Let Your Course Structure Inform your Schedule Design
The best way to determine the content and layout of your course schedule is to begin by answering some questions about your course structure:
- What's the duration of the course? 11-12 weeks, 8 weeks, 5 weeks?
- What format is your course? Enhanced face-to-face, hybrid, fully online?
- How will due dates be organized? Same day every week, multiple consistent days, shifting days?
- How will students turn in work? All online, all in class, both online and in-class?
The format considerations are suggestions, not hard and fast rules. Some instructors find that linking both formats helps them address different students' needs.
Examples of Course Schedules
Take a look at these examples for ideas.
Online Course - Five Weeks
Calendar Format: Because of the accelerated format of this course, due dates came quickly and a calendar schedule seemed best. What to Notice: Consistent language and naming conventions help clarify a full timetable.
Online Course - Full Term
List Format: This online course with its simple, consistent structure was a good candidate for a list schedule. What to Notice: Text changes for high-stakes assignments and the use of days in due dates column. Specific dates and times are included in the Blackboard Calendar tool which notifies students through email and the mobile app.
Enhanced Course - Full Term
Calendar Format: This 11-week face-to-face course included activities that students handed in during class and some that were submitted online. What to Notice: The instructor chose a calendar schedule that included only meeting days and online due days.
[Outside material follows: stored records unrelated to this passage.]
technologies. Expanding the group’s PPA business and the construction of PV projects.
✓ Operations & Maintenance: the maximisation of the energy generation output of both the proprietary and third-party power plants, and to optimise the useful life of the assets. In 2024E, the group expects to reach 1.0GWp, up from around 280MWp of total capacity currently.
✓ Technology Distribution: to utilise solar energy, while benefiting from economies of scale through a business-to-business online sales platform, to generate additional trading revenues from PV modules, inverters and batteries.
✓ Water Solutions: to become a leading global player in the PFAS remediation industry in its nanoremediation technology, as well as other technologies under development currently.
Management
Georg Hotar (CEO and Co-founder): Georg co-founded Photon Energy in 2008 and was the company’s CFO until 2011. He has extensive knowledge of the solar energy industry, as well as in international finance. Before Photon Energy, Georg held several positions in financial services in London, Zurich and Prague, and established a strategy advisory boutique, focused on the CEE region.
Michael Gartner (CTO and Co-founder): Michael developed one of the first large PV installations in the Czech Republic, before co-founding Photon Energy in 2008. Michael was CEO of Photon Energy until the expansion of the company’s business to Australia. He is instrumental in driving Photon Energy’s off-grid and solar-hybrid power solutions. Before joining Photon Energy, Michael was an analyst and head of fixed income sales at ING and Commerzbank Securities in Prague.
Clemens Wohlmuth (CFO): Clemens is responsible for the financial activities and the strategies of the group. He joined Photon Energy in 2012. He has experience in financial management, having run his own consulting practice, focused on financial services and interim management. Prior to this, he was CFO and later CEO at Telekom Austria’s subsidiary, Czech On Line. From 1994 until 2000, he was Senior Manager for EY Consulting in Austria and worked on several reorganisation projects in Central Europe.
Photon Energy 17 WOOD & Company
Enhanced Course - Full Term
List Format: This face to face course included a variety of in-class and online activities. The instructor used the Blackboard Calendar tool to notify students through email and the mobile app. What to Notice: The due dates column days specify "before class" or "in class"
Weekly Blueprint
For many, a Weekly Blueprint helps students make a consistent plan for logging in and completing coursework. All courses with the Haystack template offer the Weekly Blueprint linked to the schedule (edit this document from the Syllabus folder in your Course Files area).
Final Thoughts
For many, drafting a schedule can help them think through the course design and development process. Others reverse-engineer the schedule once they have a good portion of the course developed. Still others adapt an existing course & schedule to an enhanced or online format, so it's just a matter of formatting current information. Whichever way you approach your schedule, know that it is a living document and can be easily updated. For many instructors, schedule tweaks are a part of teaching. (If this is you, remember not to delete the update disclaimer on page two of the syllabus module.)